• **HOW TO COMPLETE THIS TASK**: Lines to return, exactly: from the line with "right back paw: (401, 750)" to the line with "left knee: (773, 672)" in the entries below, both included.

═══ DATA FOR ANALYSIS

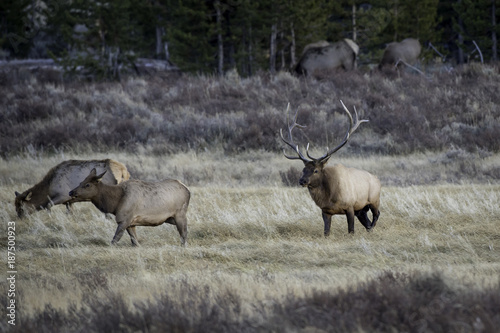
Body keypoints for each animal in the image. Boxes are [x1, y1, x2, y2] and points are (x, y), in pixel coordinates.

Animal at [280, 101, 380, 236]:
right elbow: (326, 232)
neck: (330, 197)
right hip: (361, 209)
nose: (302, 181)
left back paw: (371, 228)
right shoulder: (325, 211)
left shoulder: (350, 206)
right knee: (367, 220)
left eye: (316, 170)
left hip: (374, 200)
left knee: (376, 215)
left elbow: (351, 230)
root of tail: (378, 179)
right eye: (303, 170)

══════
═══ DATA FOR ANALYSIS

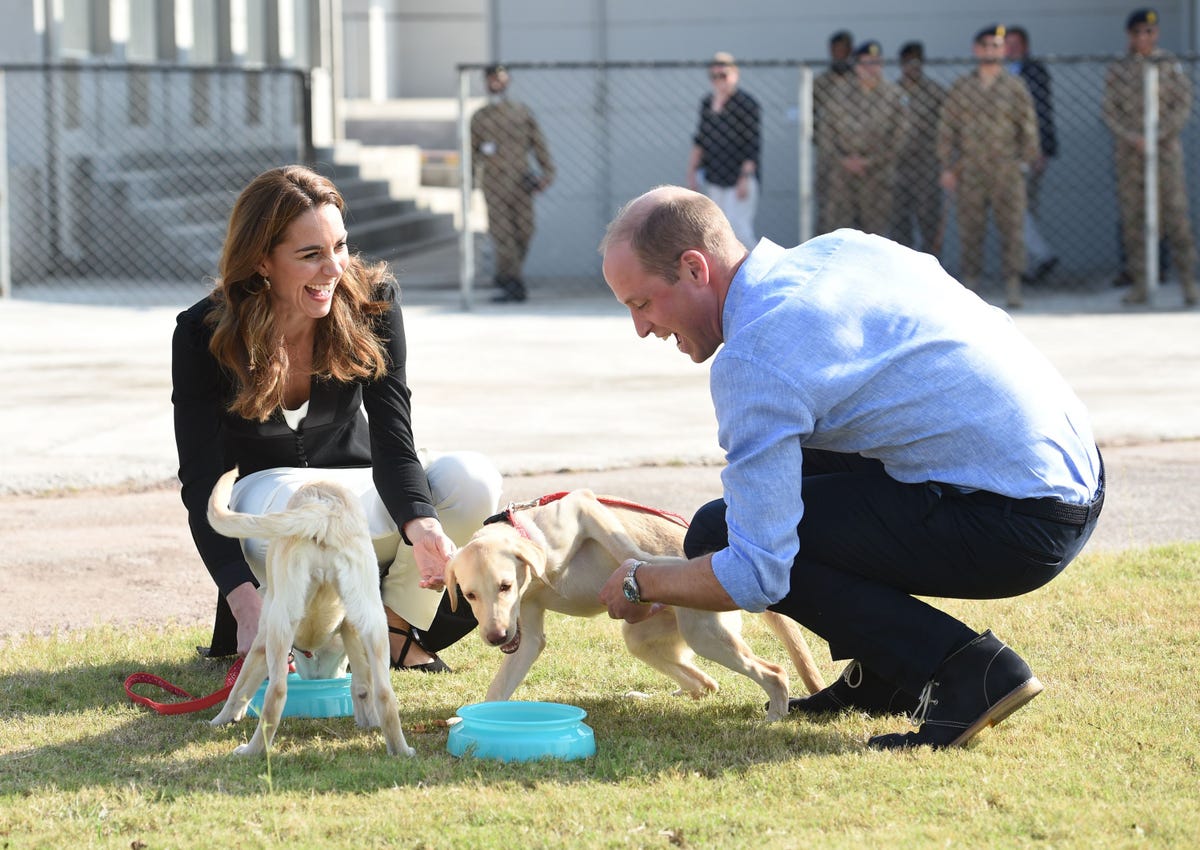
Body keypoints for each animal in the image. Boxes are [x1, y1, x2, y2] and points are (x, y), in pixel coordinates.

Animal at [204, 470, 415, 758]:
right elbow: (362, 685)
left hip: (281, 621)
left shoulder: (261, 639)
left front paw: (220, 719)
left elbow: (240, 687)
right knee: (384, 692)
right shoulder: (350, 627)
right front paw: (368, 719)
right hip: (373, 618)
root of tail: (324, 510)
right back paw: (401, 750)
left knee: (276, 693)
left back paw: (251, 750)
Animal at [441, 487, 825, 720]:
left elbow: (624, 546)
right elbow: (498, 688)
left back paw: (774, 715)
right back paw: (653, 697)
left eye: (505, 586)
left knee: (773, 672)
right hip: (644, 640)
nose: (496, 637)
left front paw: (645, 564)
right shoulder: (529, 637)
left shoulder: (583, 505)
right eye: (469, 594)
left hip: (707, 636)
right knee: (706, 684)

══════
═══ DATA FOR ANALYSIS

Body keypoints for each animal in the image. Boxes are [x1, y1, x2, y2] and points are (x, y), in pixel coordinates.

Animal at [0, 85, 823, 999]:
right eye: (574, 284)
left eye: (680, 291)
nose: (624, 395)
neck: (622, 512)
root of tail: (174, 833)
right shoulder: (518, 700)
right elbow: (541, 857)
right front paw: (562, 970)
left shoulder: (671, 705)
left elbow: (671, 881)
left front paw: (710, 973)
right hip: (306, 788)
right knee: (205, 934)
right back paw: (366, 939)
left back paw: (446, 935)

══════

• **ANSWER SECTION**:
right back paw: (401, 750)
left knee: (276, 693)
left back paw: (251, 750)
Animal at [441, 487, 825, 720]:
left elbow: (624, 546)
right elbow: (498, 688)
left back paw: (774, 715)
right back paw: (653, 697)
left eye: (505, 586)
left knee: (773, 672)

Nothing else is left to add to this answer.